Entrando em seguida, ‘Iron Maiden’, clássico da banda, música esta que até hoje marca a mente dos fãs na velha piada de que “seja onde for o Iron Maiden vai te pegar!” E pegou, pegou e os fãs sequer tentaram reagir ao ver o imenso Eddie Legacy surgindo por trás da bateria de Nicko, fotos, vídeos, palmas, gritos, a festa se encaminhava ao seu fim.
Aqui abro parênteses rápido para a pseudo despedida da banda no palco. Apesar de sabermos que a banda voltaria para mais três musicas ou três pregos no caixão, alguns fãs, pasmem, começaram a se deslocar para a saída do estádio. Eu fiquei sem entender, mas outros fãs os barravam, gentilmente e explicavam que ainda existiam mais musicas a serem tocadas, todos foram convencidos a ficar surpresos com a notícia. Ali eu pude ter certeza que a banda havia alcançado um público novo. O que é ótimo. Somente o novo tem o poder de renovar e manter um legado e presenciar aquilo, naquele show foi incrível.
A trinca ‘The Evil That Men Do’, ‘Hallowed Be Thy Name’ e ‘Run To The Hills’ fechou a divida que a banda possuía com Porto Alegre, com seus fãs e com todos que se esforçaram de uma maneira ou de outra pra lá estarem.
Aqui também chega ao fim minha saga acompanhando a banda em 2019, e como sempre digo, um show deles pra mim é meu réveillon pessoal.

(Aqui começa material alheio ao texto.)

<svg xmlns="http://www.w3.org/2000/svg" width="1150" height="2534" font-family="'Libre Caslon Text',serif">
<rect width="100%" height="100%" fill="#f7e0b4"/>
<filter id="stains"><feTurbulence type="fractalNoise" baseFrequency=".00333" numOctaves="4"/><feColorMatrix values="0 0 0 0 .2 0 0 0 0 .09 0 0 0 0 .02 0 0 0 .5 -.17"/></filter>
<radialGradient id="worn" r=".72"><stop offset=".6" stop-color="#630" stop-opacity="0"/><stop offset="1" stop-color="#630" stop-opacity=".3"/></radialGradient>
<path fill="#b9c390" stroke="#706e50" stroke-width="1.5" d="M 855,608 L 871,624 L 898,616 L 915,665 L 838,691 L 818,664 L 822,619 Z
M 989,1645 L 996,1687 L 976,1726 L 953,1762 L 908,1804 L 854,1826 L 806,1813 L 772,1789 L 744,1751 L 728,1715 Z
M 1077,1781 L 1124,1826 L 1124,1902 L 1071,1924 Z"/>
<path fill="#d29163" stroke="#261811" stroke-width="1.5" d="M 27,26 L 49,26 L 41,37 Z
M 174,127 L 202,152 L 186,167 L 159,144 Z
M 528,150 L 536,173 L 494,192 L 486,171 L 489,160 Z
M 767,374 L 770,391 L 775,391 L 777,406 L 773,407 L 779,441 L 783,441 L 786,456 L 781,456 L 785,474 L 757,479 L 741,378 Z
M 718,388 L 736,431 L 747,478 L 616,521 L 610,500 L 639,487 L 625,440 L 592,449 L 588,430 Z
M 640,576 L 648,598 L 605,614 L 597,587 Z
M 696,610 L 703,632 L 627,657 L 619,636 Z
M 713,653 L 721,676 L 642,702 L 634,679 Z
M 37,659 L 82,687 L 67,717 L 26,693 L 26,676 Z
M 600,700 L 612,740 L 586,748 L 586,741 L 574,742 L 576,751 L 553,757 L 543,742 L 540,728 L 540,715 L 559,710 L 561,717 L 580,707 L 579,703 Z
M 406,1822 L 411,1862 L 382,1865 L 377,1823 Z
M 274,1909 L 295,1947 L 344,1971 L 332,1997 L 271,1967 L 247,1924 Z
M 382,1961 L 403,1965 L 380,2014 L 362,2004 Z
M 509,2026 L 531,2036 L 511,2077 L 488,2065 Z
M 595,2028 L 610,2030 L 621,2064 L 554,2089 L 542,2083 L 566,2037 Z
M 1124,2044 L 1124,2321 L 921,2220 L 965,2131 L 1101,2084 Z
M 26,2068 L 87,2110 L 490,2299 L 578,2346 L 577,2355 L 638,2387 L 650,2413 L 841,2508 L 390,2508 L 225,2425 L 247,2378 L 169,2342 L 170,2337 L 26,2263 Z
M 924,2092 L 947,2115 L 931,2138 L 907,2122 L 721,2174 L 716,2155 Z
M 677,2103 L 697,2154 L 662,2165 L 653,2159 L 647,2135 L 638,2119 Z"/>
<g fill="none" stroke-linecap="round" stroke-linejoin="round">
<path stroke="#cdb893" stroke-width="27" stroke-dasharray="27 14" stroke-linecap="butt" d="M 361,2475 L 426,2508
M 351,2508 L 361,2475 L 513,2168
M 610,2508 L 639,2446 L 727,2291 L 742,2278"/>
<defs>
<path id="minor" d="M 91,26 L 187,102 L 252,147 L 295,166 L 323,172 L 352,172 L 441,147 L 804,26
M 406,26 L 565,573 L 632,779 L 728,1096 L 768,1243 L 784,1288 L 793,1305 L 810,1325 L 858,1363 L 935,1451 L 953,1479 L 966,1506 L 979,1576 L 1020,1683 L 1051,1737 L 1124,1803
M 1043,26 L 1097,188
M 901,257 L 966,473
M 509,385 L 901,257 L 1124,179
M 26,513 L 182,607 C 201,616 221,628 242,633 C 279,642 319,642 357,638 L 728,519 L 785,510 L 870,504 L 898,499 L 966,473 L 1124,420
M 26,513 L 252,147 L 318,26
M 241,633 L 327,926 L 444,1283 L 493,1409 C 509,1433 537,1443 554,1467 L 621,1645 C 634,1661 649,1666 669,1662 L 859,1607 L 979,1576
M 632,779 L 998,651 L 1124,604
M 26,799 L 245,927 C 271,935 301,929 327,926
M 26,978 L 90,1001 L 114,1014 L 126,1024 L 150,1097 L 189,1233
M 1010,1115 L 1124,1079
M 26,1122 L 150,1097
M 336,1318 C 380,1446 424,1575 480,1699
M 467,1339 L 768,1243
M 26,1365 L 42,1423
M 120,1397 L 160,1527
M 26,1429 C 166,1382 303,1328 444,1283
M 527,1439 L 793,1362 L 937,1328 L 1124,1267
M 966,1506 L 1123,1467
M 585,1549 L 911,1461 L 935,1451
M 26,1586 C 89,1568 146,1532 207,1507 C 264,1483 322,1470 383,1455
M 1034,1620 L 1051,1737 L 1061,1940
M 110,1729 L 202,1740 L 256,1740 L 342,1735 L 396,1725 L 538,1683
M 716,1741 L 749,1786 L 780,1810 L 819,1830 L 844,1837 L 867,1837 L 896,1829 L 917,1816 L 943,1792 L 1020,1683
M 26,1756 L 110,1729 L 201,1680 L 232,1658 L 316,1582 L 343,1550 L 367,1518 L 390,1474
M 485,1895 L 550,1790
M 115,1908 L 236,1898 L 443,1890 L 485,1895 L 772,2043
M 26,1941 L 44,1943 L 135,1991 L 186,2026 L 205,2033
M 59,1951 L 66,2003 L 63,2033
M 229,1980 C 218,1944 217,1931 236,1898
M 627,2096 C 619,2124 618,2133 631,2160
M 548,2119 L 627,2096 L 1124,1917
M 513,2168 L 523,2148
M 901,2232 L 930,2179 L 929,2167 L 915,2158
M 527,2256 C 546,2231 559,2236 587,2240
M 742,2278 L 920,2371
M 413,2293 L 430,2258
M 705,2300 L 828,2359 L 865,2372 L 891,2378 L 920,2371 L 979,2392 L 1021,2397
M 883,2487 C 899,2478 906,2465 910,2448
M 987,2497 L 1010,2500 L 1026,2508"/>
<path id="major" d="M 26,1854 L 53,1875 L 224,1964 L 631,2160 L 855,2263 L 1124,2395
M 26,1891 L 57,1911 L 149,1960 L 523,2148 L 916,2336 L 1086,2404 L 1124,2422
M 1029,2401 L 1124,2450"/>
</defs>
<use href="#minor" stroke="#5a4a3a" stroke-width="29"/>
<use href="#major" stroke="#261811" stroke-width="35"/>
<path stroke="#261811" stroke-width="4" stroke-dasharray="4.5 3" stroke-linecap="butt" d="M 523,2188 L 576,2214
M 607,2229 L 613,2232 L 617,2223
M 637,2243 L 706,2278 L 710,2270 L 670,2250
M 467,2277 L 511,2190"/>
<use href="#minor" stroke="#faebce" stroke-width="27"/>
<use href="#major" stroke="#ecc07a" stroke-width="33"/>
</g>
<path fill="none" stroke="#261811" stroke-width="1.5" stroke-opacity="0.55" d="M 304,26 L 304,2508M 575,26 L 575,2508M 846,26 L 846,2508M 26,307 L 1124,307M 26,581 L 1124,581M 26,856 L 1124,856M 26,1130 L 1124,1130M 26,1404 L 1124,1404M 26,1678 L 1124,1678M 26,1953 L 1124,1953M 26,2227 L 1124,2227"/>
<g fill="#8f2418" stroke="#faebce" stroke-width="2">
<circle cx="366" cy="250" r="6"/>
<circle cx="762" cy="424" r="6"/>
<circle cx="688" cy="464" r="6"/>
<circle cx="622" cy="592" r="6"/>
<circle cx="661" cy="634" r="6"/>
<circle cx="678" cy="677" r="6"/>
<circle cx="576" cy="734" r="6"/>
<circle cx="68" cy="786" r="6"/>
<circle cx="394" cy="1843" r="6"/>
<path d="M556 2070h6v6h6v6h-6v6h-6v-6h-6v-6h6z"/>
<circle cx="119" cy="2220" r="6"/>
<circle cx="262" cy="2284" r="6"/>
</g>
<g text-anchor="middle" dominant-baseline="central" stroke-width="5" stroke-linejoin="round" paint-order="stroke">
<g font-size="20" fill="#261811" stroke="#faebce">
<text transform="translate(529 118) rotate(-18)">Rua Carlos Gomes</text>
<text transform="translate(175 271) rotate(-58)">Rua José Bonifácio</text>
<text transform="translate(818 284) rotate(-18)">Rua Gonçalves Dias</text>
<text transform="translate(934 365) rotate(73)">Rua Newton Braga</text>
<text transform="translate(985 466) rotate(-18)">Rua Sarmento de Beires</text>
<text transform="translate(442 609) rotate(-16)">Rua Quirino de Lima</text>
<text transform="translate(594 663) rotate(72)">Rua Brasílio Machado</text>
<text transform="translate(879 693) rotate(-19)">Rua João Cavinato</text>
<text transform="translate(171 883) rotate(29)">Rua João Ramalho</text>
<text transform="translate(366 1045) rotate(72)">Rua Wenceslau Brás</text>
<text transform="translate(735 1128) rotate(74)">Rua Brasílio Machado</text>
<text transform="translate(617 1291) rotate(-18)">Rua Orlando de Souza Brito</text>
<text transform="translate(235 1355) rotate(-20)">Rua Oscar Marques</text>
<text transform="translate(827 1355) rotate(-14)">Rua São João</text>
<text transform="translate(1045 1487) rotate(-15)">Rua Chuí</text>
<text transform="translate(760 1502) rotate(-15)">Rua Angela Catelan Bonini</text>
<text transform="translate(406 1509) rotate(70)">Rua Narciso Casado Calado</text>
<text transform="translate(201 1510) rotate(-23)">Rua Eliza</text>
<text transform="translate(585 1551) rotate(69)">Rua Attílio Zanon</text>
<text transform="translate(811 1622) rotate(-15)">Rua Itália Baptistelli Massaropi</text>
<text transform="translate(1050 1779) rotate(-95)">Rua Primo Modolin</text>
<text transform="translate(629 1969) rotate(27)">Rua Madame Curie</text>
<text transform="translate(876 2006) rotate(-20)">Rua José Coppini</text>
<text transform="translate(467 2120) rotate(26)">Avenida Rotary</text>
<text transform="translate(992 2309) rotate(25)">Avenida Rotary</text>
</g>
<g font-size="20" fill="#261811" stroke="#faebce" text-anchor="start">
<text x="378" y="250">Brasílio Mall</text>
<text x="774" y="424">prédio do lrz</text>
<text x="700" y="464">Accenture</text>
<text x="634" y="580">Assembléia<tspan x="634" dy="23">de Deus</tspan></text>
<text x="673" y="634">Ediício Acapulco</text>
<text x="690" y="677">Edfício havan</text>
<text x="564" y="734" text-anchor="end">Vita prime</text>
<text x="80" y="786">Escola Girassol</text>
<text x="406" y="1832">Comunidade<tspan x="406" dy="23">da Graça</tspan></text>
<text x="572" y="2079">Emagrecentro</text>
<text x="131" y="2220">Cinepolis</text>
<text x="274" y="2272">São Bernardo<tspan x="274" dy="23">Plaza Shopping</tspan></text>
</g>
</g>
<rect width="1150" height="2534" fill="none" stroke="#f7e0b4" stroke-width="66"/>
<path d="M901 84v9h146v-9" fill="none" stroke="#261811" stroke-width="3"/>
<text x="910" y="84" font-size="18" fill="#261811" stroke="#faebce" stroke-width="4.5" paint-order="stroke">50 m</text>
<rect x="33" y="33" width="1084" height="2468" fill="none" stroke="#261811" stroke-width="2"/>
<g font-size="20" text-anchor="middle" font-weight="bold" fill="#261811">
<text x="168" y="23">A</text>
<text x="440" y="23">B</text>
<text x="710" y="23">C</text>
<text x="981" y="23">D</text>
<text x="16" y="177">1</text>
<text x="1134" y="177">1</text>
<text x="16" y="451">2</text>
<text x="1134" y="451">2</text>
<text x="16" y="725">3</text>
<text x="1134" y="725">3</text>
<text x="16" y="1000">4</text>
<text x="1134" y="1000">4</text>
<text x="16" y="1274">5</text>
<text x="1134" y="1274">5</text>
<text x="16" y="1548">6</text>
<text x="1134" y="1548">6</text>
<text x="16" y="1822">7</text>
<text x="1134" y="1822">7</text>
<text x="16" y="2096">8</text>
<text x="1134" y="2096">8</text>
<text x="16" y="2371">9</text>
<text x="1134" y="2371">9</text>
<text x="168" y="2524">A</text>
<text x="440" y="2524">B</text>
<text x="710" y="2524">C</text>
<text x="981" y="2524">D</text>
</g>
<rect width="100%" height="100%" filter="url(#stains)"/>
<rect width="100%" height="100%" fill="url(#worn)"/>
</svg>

O inicio de um novo ciclo. Algo muito importante não só pra mim, como pra muitos que lá estavam naquela noite que me arrancou lágrimas de alegria em alguns momentos.
Que venha um futuro álbum de inéditas, que venha mais um show em Porto Alegre, que venha mais Iron Maiden. E que possamos um dia morrer não com sonhos mas com memórias.
A banda segue para apresentações na Argentina e Chile ainda este mês.